Prompt = Rewrite the text of every entry with each "Enquire to buy" changed to "Ask about buying" and everything else kept the same. Leave the pictures out of your answer.
..............................
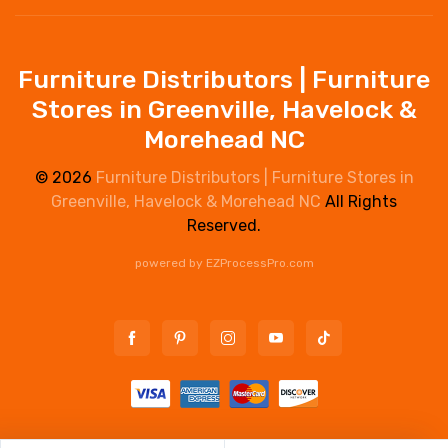
Furniture Distributors | Furniture
Stores in Greenville, Havelock &
Morehead NC
© 2026
Furniture Distributors | Furniture Stores in
Greenville, Havelock & Morehead NC
All Rights
Reserved.
powered by
EZProcessPro.com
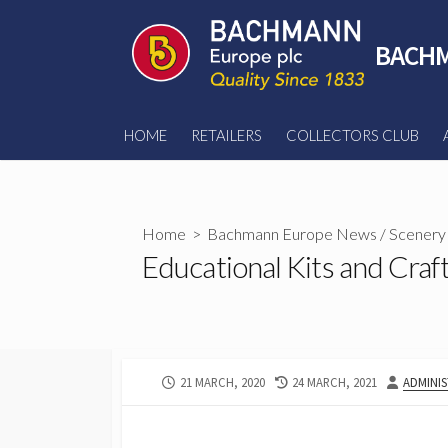
Skip
to
BACHM
content
HOME
RETAILERS
COLLECTORS CLUB
Home
>
Bachmann Europe News
/
Scenery
Educational Kits and Craf
PUBLISHED
LAST
AUTHOR
21 MARCH, 2020
24 MARCH, 2021
ADMINI
DATE
MODIFIED
DATE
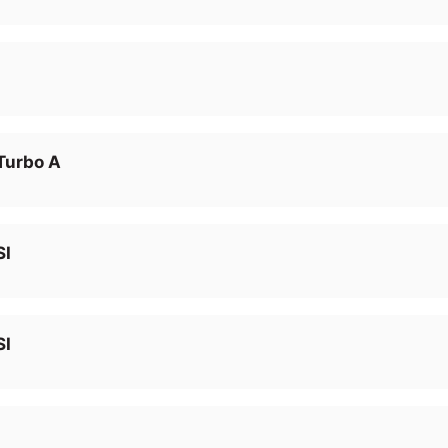
Turbo A
SI
SI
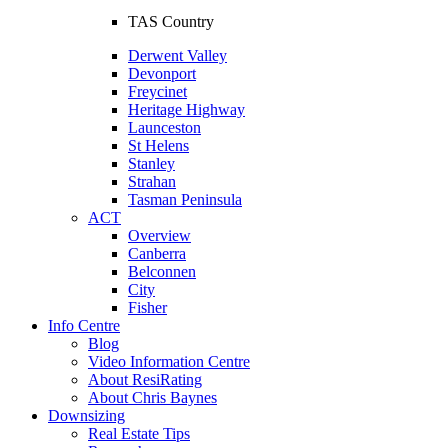
TAS Country
Derwent Valley
Devonport
Freycinet
Heritage Highway
Launceston
St Helens
Stanley
Strahan
Tasman Peninsula
ACT
Overview
Canberra
Belconnen
City
Fisher
Info Centre
Blog
Video Information Centre
About ResiRating
About Chris Baynes
Downsizing
Real Estate Tips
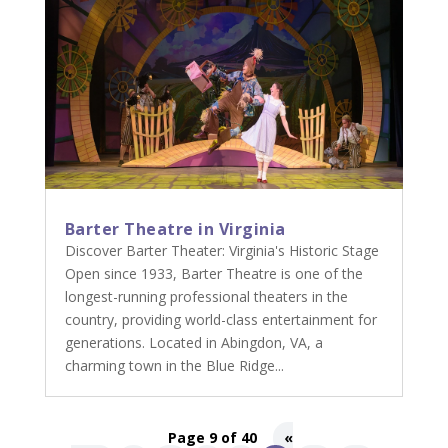
Barter Theatre in Virginia
Discover Barter Theater: Virginia's Historic Stage
Open since 1933, Barter Theatre is one of the
longest-running professional theaters in the
country, providing world-class entertainment for
generations. Located in Abingdon, VA, a
charming town in the Blue Ridge...
Page 9 of 40
«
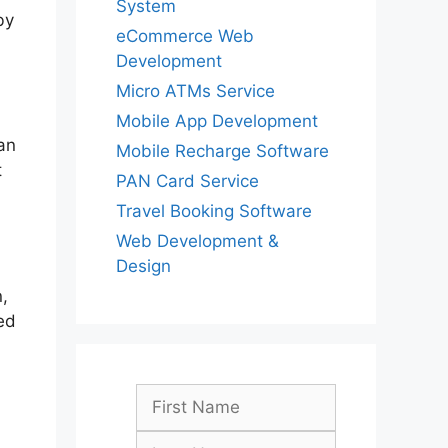
System
by
eCommerce Web
Development
Micro ATMs Service
Mobile App Development
an
Mobile Recharge Software
t
PAN Card Service
Travel Booking Software
Web Development &
Design
,
ed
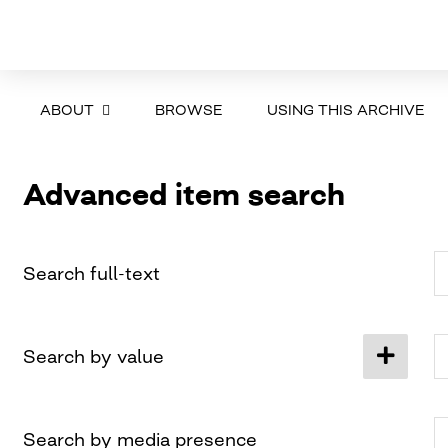
ABOUT
BROWSE
USING THIS ARCHIVE
Advanced item search
Search full-text
Search by value
Search by media presence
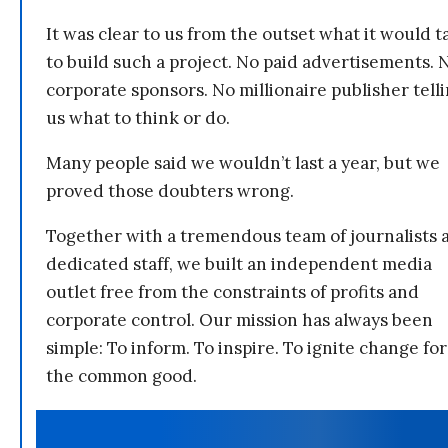
It was clear to us from the outset what it would t
to build such a project. No paid advertisements. 
corporate sponsors. No millionaire publisher tell
us what to think or do.
Many people said we wouldn’t last a year, but we
proved those doubters wrong.
Together with a tremendous team of journalists 
dedicated staff, we built an independent media
outlet free from the constraints of profits and
corporate control. Our mission has always been
simple: To inform. To inspire. To ignite change for
the common good.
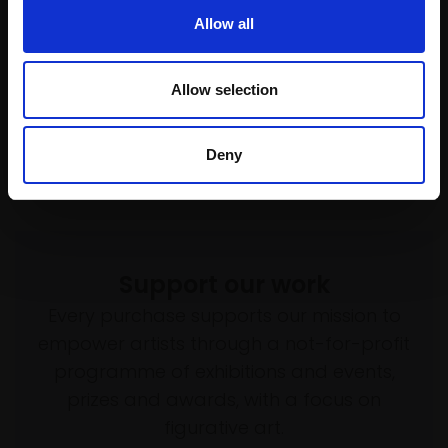
Enquire to buy
Enquire to buy
Allow all
Allow selection
Deny
Support our work
Every purchase supports our mission to
empower artists through a not-for-profit
programme of exhibitions and events,
prizes and awards, with a focus on
figurative art.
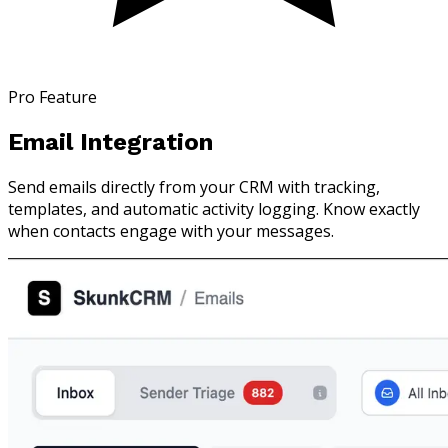
Pro Feature
Email Integration
Send emails directly from your CRM with tracking,
templates, and automatic activity logging. Know exactly
when contacts engage with your messages.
..............................
The answer =
Furniture Distributors | Furniture
Stores in Greenville, Havelock &
Morehead NC
© 2026
Furniture Distributors | Furniture Stores in
Greenville, Havelock & Morehead NC
All Rights
Reserved.
powered by
EZProcessPro.com
Skip
to
BACHM
content
HOME
RETAILERS
COLLECTORS CLUB
Home
>
Bachmann Europe News
/
Scenery
Educational Kits and Craf
PUBLISHED
LAST
AUTHOR
21 MARCH, 2020
24 MARCH, 2021
ADMINI
DATE
MODIFIED
DATE
Turbo A
SI
SI
TAS Country
Derwent Valley
Devonport
Freycinet
Heritage Highway
Launceston
St Helens
Stanley
Strahan
Tasman Peninsula
ACT
Overview
Canberra
Belconnen
City
Fisher
Info Centre
Blog
Video Information Centre
About ResiRating
About Chris Baynes
Downsizing
Real Estate Tips
Barter Theatre in Virginia
Discover Barter Theater: Virginia's Historic Stage
Open since 1933, Barter Theatre is one of the
longest-running professional theaters in the
country, providing world-class entertainment for
generations. Located in Abingdon, VA, a
charming town in the Blue Ridge...
Page 9 of 40
«
System
by
eCommerce Web
Development
Micro ATMs Service
Mobile App Development
an
Mobile Recharge Software
t
PAN Card Service
Travel Booking Software
Web Development &
Design
,
ed
ABOUT
BROWSE
USING THIS ARCHIVE
Advanced item search
Search full-text
Search by value
Search by media presence
It was clear to us from the outset what it would t
to build such a project. No paid advertisements. 
corporate sponsors. No millionaire publisher tell
us what to think or do.
Many people said we wouldn’t last a year, but we
proved those doubters wrong.
Together with a tremendous team of journalists 
dedicated staff, we built an independent media
outlet free from the constraints of profits and
corporate control. Our mission has always been
simple: To inform. To inspire. To ignite change for
the common good.
Ask about buying
Ask about buying
Allow all
Allow selection
Deny
Support our work
Every purchase supports our mission to
empower artists through a not-for-profit
programme of exhibitions and events,
prizes and awards, with a focus on
figurative art.
Pro Feature
Email Integration
Send emails directly from your CRM with tracking,
templates, and automatic activity logging. Know exactly
when contacts engage with your messages.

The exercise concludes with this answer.